Non-Aqueous Phase Liquids such as organic compounds are major sources of groundwater contamination throughout the world. The non-uniform distribution of these contaminants as NAPL pools and NAPL residuals introduce additional spatial heterogeneity in the hydrogeological parameters such as porosity and permeability. The existing models have repeatedly used models developed based on two phase flow experiments such as Corey's and Wylie's equations which relate relative permeability to effective water saturation. It is hypothesized that the pattern of changes in relative permeability as the NAPL dissolves is quite different from the relative permeability variations during two phase flow. Hence the use of the empirical relationships developed for relative permeabilities as a function of effective permeabilities for the case of dissolving NAPL pools is questionable.

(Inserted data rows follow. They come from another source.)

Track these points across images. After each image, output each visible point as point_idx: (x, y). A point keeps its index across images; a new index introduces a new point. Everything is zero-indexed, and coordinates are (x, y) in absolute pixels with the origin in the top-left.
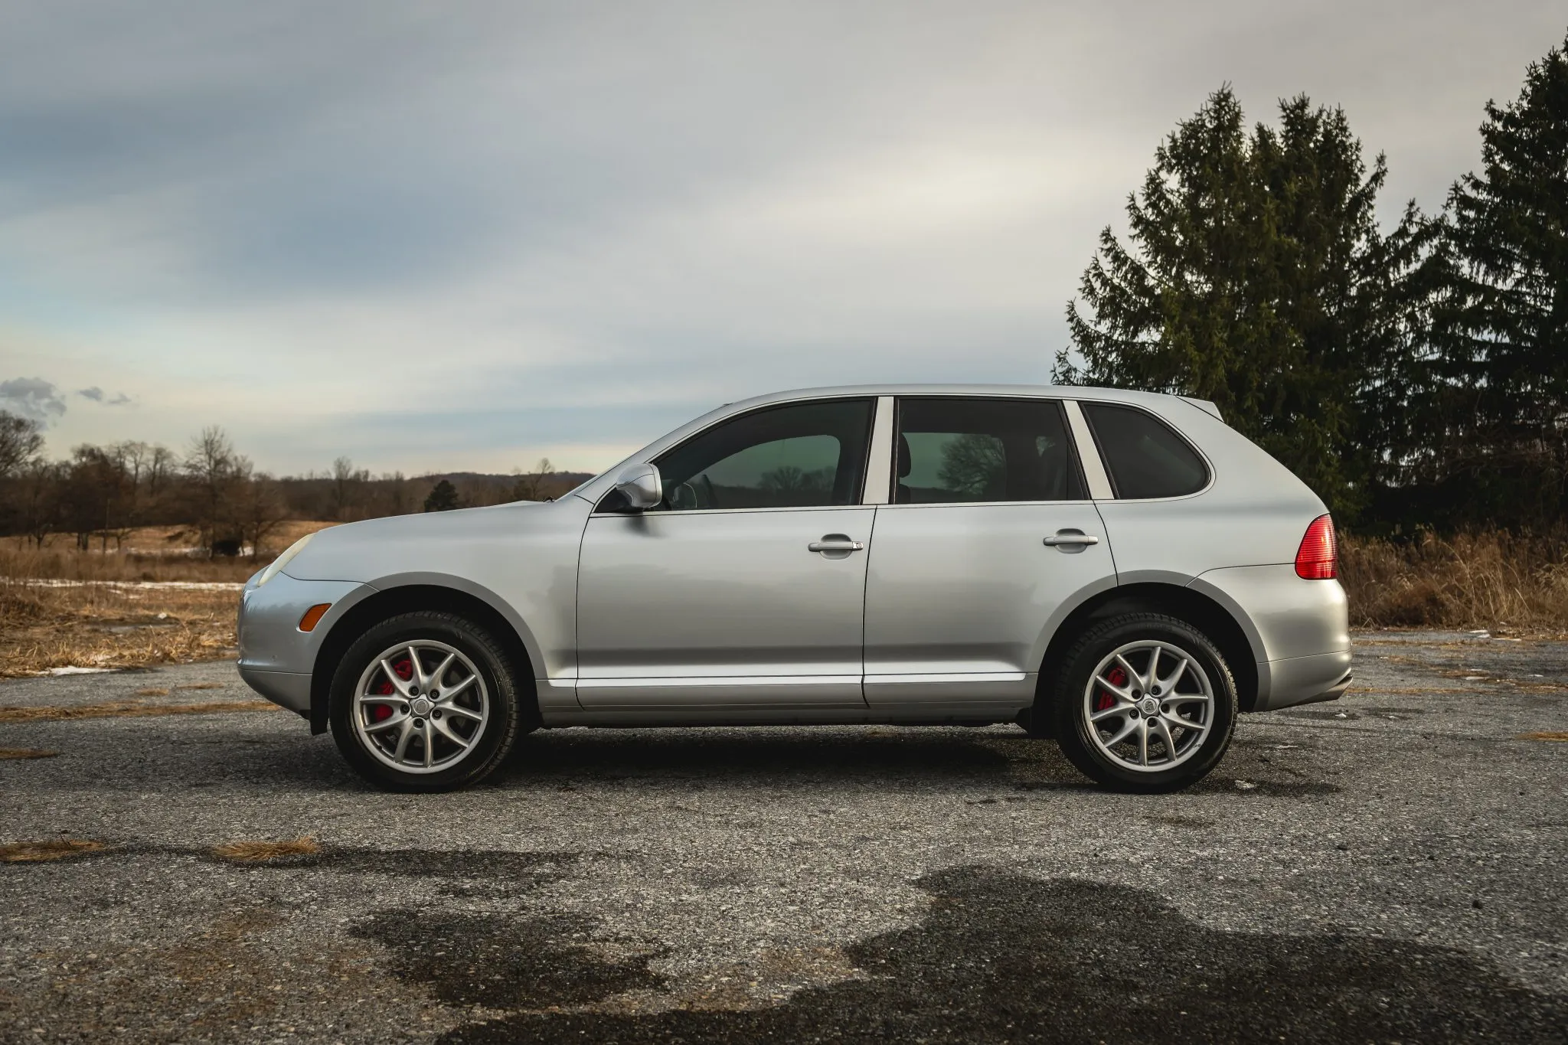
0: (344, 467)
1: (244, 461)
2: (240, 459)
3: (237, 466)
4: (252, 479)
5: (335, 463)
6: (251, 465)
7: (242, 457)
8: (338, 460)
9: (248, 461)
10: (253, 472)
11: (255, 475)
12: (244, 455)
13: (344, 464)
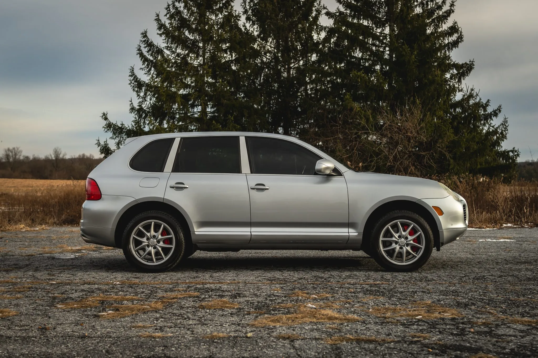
0: (58, 152)
1: (18, 149)
2: (16, 149)
3: (15, 152)
4: (22, 158)
5: (54, 150)
6: (21, 152)
7: (17, 148)
8: (55, 149)
9: (20, 149)
10: (22, 155)
11: (23, 156)
12: (18, 146)
13: (58, 151)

In this study, column dissolution experiments were conducted in a simplified heterogeneous system and the changes in relative permeabilities were quantified by measuring differential pressures at various time points. The NAPL saturations were also quantified as the NAPL dissolved by estimating aqueous phase concentrations and applying mass balance. These experimental data when compared to the existing correlation predictions proved our hypothesis that the relative permeability variations as the NAPL dissolves slowly over time is quite different from the pattern of variations as the NAPL drains. A total of 12 experiments were conducted to quantify the relative permeability variations with time using different initial NAPL saturations and sand grain sizes. A new correlation was developed to predict relative permeability for known NAPL saturations for the NAPL dissolution scenario. The correlation was also verified with an independent data set. Sensitivity analysis was also conducted to study the impact of ground water flow velocities on the correlation. Using the data collected in these experiments an improved mass transfer correlation was also developed to predict the NAPL transfer into the aqueous phase. Both these correlations were plugged into an improved model for NAPL contaminant transport with dissolution to predict aqueous phase concentrations over time.